:: Task details ::
Report every line of the data below that contains the word "після", copying each such line in full.

:: Page images and extracted text ::
===

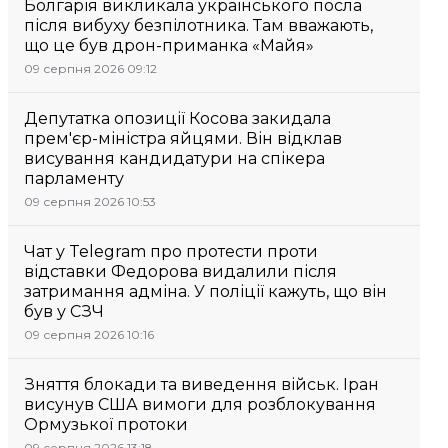
Болгарія викликала українського посла
після вибуху безпілотника. Там вважають,
що це був дрон-приманка «Майя»
09 серпня 2026 09:12
Депутатка опозиції Косова закидала
прем'єр-міністра яйцями. Він відклав
висування кандидатури на спікера
парламенту
09 серпня 2026 10:53
Чат у Telegram про протести проти
відставки Федорова видалили після
затримання адміна. У поліції кажуть, що він
був у СЗЧ
09 серпня 2026 10:16
Зняття блокади та виведення військ. Іран
висунув США вимоги для розблокування
Ормузької протоки
09 серпня 2026 13:18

===

:: Solution to the problem ::
після вибуху безпілотника. Там вважають,
відставки Федорова видалили після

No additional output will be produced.